Predictive mean matching (PMM)
The PMM utilizes both parametric and non-parametric approaches to impute missing data. The parametric aspect, establishes a predictive mean value corresponding to each observation in data. These predictive means are then used to match complete and incomplete observations during imputation process. The non-parametric stage applies the method of Nearest Neighbour Donor to produce original data value from non-missing observation having nearest predictive mean distance close to missing one so as to impute a missing data value [34, 35]. The function and package ‘mice’ in R statistical software [33] was used to perform the PMM imputation five times, storing results from five complete datasets, and combining the results from five analysed datasets.

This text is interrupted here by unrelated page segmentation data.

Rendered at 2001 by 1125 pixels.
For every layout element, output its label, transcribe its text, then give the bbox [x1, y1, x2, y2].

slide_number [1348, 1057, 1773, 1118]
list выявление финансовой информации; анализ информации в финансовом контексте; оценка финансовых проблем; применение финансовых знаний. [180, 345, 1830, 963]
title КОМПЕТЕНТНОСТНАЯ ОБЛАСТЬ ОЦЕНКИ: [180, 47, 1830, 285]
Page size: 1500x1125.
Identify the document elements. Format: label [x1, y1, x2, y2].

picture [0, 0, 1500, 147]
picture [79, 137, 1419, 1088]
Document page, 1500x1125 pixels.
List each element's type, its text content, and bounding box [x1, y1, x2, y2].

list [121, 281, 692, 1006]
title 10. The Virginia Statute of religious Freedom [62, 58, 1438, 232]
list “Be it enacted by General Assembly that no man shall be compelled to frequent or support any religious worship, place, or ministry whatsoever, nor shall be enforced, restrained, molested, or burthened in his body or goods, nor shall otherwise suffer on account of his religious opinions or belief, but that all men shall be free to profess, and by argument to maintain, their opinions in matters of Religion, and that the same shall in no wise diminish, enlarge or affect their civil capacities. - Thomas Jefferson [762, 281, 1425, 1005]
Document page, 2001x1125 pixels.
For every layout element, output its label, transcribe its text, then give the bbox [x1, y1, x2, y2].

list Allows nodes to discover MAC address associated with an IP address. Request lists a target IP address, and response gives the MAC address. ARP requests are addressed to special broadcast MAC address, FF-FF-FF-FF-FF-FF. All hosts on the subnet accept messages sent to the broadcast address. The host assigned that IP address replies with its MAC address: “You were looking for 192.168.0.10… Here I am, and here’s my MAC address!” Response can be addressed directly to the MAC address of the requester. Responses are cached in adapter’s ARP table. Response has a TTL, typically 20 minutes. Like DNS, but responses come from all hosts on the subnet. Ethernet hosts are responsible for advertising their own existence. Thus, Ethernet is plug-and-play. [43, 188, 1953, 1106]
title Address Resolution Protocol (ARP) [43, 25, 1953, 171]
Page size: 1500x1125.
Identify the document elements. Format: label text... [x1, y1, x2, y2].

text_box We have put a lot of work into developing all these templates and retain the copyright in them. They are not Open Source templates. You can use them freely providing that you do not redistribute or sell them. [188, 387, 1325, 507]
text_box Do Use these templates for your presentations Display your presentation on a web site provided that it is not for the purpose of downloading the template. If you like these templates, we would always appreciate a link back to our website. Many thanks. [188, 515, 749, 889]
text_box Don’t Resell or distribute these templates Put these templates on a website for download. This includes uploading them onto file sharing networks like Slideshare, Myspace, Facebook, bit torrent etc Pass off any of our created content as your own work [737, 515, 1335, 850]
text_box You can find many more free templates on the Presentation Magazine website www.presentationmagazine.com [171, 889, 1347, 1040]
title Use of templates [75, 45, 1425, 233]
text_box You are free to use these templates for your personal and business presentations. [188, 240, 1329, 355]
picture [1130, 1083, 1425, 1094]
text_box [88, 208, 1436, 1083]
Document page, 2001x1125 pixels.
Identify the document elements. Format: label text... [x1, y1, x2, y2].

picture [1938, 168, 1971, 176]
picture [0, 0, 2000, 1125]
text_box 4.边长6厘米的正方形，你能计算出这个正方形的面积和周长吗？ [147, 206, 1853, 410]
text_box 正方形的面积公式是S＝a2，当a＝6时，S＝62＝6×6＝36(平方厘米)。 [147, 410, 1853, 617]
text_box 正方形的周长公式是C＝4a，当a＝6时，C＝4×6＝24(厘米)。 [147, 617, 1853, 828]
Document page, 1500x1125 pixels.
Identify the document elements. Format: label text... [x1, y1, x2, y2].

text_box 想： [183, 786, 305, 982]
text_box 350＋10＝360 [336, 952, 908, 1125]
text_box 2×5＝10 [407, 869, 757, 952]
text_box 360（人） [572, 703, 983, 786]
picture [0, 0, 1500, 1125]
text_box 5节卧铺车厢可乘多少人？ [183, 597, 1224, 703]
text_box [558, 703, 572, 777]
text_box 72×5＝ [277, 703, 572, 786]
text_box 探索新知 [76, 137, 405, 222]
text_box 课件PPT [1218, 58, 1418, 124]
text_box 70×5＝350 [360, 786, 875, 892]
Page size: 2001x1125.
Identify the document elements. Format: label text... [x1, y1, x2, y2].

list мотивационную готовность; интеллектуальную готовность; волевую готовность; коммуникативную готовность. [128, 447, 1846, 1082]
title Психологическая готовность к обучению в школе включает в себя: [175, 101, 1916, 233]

Expected maximization via bootstrapping (EMB)
The EMB is a bootstrap-based algorithm used to impute missing data multiple times. It utilizes existing sample data of size n to make new M samples of size n with replacement [36]. Since EMB is a multiple imputations-based procedure, it performs better under MAR assumption. It is based on E-M algorithm, summarized as follows: Firstly, the EM (Expectation-Maximisation) algorithm make use of certain distribution and propose starting/initial values for mean, μ and covariance matrix, ∑ that are then used to calculate an expected value of model’s likelihood. This likelihood is maximised and parameters of the model are estimated and updated. The steps of expectation and maximisation are repeated until convergence of the values is reached [36, 37]. The implementation of EMB in done in Amelia II program starts with bootstrapping an incomplete dataset to generate several bootstrapped datasets, followed by E-M process of these data to imputed datasets and then the imputed datasets are analysed separately by standard statistical method, and the results are combine to provide single final results.
Evaluation of imputation methods
The evaluation of applied imputation techniques was through comparison of Root Mean Squared Errors (RMSE) obtained from each imputation techniques under various simulations conditions. For each imputation method, we also report classification accuracy resulted from three classification methods via estimated area under the Receiver Operating Characteristics (ROC) curves resulted from logistic regression using imputed data sets at 15, 30, 45, and 60% missing data under MAR and MCAR mechanisms.